下にある札幌観光の文章から、「富良野や美瑛から層雲峡、網走」から「わった感があったと思います。」までの部分を、始まりと終わりの語句も含めて一字も変えずに書き出してください。

* [本文抜粋]
----------------

調べてみると札幌の観光なんて、2013年2月の雪まつり以来なのでもう10年ぶり。その間、北海道ということで言っても、稚内・利尻・礼文、函館・江差、釧路・根室の3回だけ。けっこう少ないんですよね。
富良野や美瑛から層雲峡、網走から知床に摩周湖・阿寒湖、登別温泉や洞爺湖、定山渓も行ったのはそれ以前のことですし、北海道はもう一通り終わったかなという気持ちもどこかにあったかもしれませんね。札幌についても振り返ってみると、まずは夏の大通公園やテレビ塔の美しさを知るところから始まって、サッポロビール博物館、クラーク博士の羊ヶ丘、大倉山ジャンプや藻岩山の夜景とかの定番。グルメだとジンギスカンならだるま、スープカレーならスアゲ、ラーメンならけやき、海鮮なら中央卸売市場場外市場と行きつくところに行きついた感じだったし。その後は、夏のよさこいソーランを堪能しての前回の雪まつり。雪まつりをひと区切りにしてこれも一通り終わった感があったと思います。

----------------

* [提供データ]
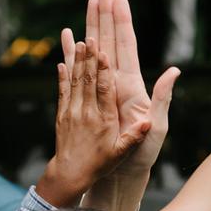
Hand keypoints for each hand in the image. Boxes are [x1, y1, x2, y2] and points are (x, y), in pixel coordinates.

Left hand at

----------------

* [解答]
富良野や美瑛から層雲峡、網走から知床に摩周湖・阿寒湖、登別温泉や洞爺湖、定山渓も行ったのはそれ以前のことですし、北海道はもう一通り終わったかなという気持ちもどこかにあったかもしれませんね。札幌についても振り返ってみると、まずは夏の大通公園やテレビ塔の美しさを知るところから始まって、サッポロビール博物館、クラーク博士の羊ヶ丘、大倉山ジャンプや藻岩山の夜景とかの定番。グルメだとジンギスカンならだるま、スープカレーならスアゲ、ラーメンならけやき、海鮮なら中央卸売市場場外市場と行きつくところに行きついた感じだったし。その後は、夏のよさこいソーランを堪能しての前回の雪まつり。雪まつりをひと区切りにしてこれも一通り終わった感があったと思います。